Compilation album by Mylène Farmer
- Released: 20 August 2021
- Recorded: 1985–1997
- Genre: Pop
- Label: Polydor

Mylène Farmer chronology
| Histoires de (2020) | Plus grandir (2021) | L'Emprise (2022) |

= Plus grandir (album) =

Plus grandir is the fourth compilation album by French singer Mylène Farmer, released on 20 August 2021 on the Polydor Records.
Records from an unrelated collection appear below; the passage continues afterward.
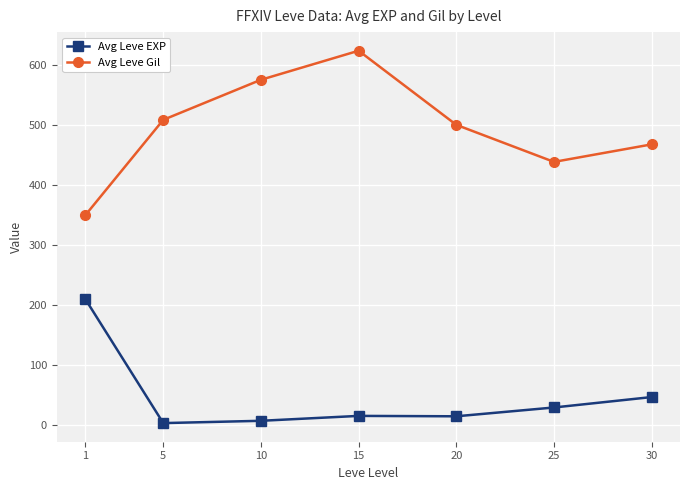

The Avg Leve EXP series shows 114.9 at 1. True or false?

False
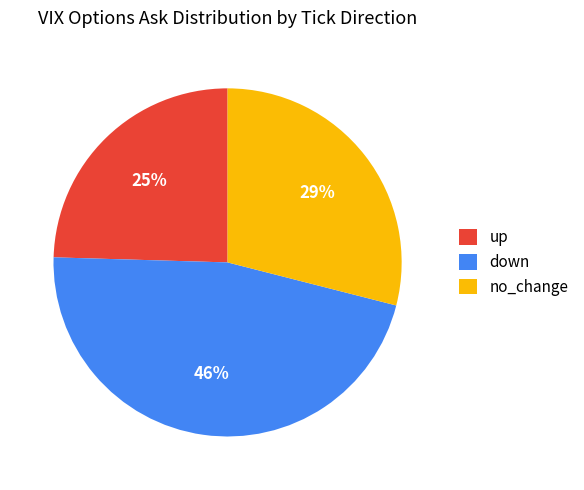

Which slice is the largest?

down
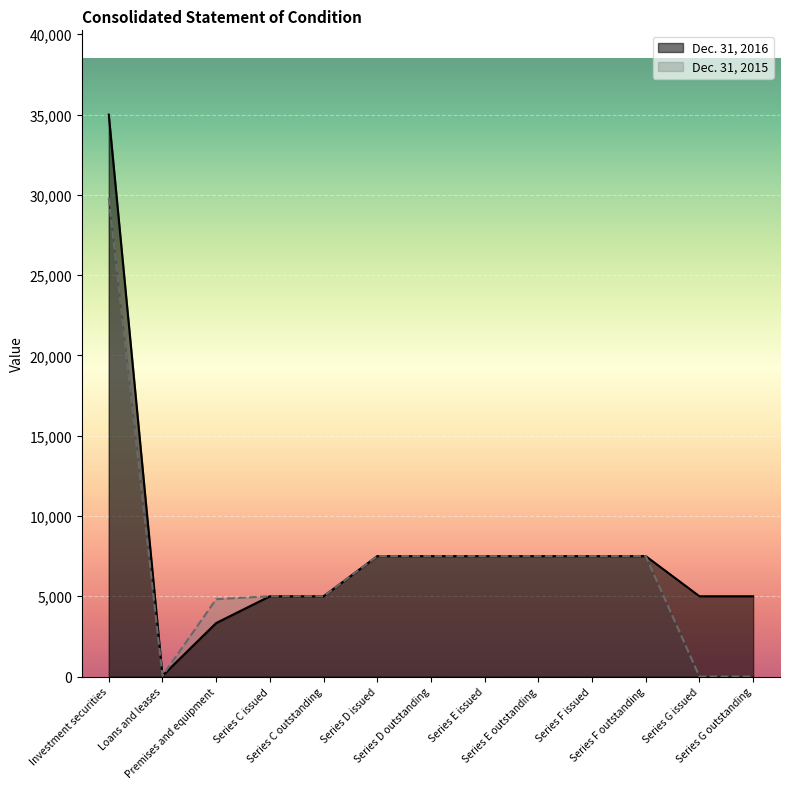

At which label is Dec. 31, 2015 closest to 14899?

Series D issued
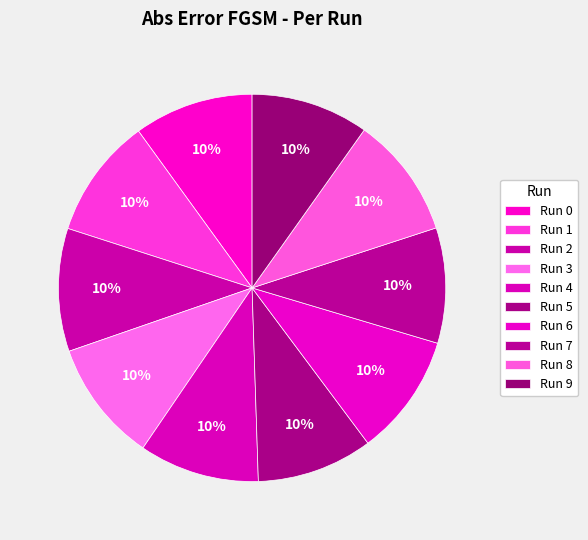

Which slice is the largest?

2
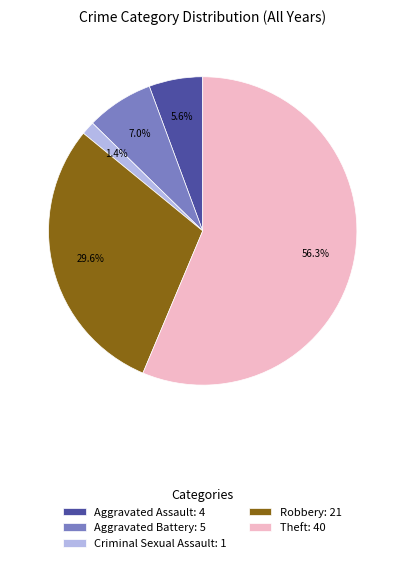

Count the number of slices in the pie.

5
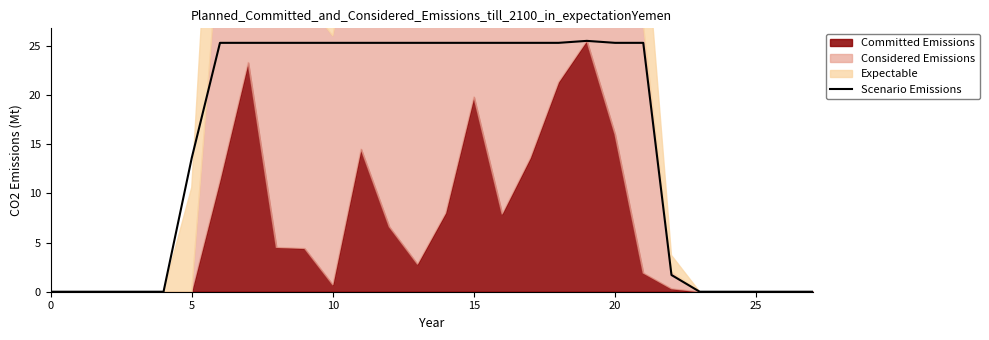

How many values are above zero?

18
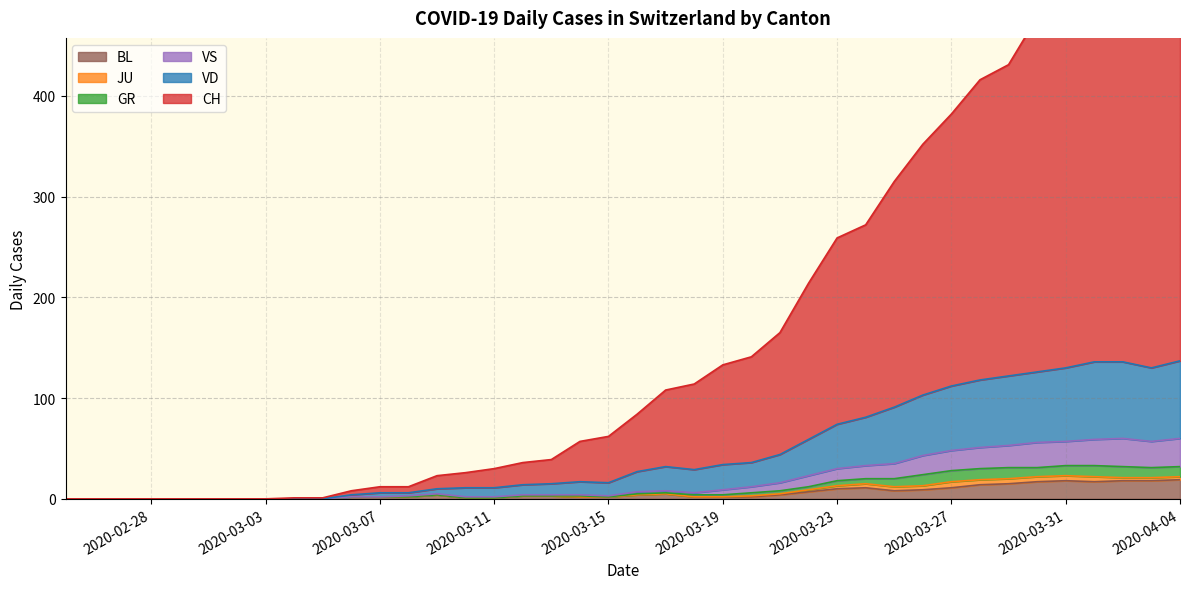

Is it true that BL equals 1 at 2020-03-11?

True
The album debuted on the first place in the French Albums Chart.

== Track listing ==

Disc one
| No. | Title | Lyrics | Music | Original album | Length |
|---|---|---|---|---|---|
| 1. | "Plus grandir" |  |  | Cendres de lune | 4:05 |
| 2. | "Libertine" (Single Version) | Laurent Boutonnat | Jean-Claude Dequéant | Cendres de lune | 3:30 |
| 3. | "Tristana" |  |  | Cendres de lune | 4:40 |
| 4. | "Sans contrefaçon" (Single Version) |  |  | Ainsi soit je... | 3:52 |
| 5. | "Ainsi soit je..." |  |  | Ainsi soit je... | 4:32 |
| 6. | "Pourvu qu'elles soient douces" (single version) |  |  | Ainsi soit je... | 4:12 |
| 7. | "Allan" (Live edit 1989) |  |  | Ainsi soit je... | 5:13 |
| 8. | "À quoi je sers..." |  |  | - | 4:36 |
| 9. | "Sans logique" (Logical single mix) |  |  | Ainsi soit je... | 4:05 |
| 10. | "Plus grandir" (Live mix 1989) |  |  | En concert | 4:10 |
| 11. | "Regrets" (duet with Jean-Louis Murat) |  |  | L'autre... | 4:45 |
| Total length: |  |  |  |  | 47:43 |

Disc two
| No. | Title | Lyrics | Music | Original album | Length |
|---|---|---|---|---|---|
| 1. | "Je t'aime mélancolie" (new radio remix) |  |  | L'autre... | 4:23 |
| 2. | "Désenchantée" (Single Version) |  |  | L'autre... | 4:48 |
| 3. | "Que mon cœur lâche" |  |  | - | 4:08 |
| 4. | "Beyond My Control" (single mix) |  |  | L'autre... | 4:51 |
| 5. | "My Soul Is Slashed" |  |  | - | 4:17 |
| 6. | "XXL" |  |  | Anamorphosée | 4:25 |
| 7. | "L'Instant X" (radio edit) |  |  | Anamorphosée | 4:15 |
| 8. | "Comme j'ai mal" |  |  | Anamorphosée | 3:56 |
| 9. | "Rêver" (radio edit) |  |  | Anamorphosée | 4:54 |
| 10. | "California" (radio edit) |  |  | Anamorphosée | 4:15 |
| 11. | "La Poupée qui fait non" (duet with Khaled, Live 1996) | Franck Gérald | Michel Polnareff | Live à Bercy | 4:24 |
| 12. | "Ainsi soit je..." (Live 1996) |  |  | Live à Bercy | 4:41 |
| Total length: |  |  |  |  | 53:17 |

== Charts ==

=== Weekly charts ===

Weekly chart performance for Plus grandir
| Chart (2021) | Peak position |
|---|---|
| Belgian Albums (Ultratop Flanders) | 153 |
| Belgian Albums (Ultratop Wallonia) | 1 |
| French Albums (SNEP) | 1 |
| Greek Albums (IFPI Greece) | 11 |
| Swiss Albums (Schweizer Hitparade) | 69 |
| Swiss Albums (Schweizer Hitparade Romandy) | 6 |

=== Year-end charts ===

Year-end chart performance for Plus grandir
| Chart (2021) | Position |
|---|---|
| Belgian Albums (Ultratop Wallonia) | 91 |
| French Albums (SNEP) | 142 |

== Certifications ==

Certifications for Plus grandir
| Region | Certification | Certified units/sales |
| France (SNEP) | Platinum | 100,000^{‡} |
^{‡} Sales+streaming figures based on certification alone.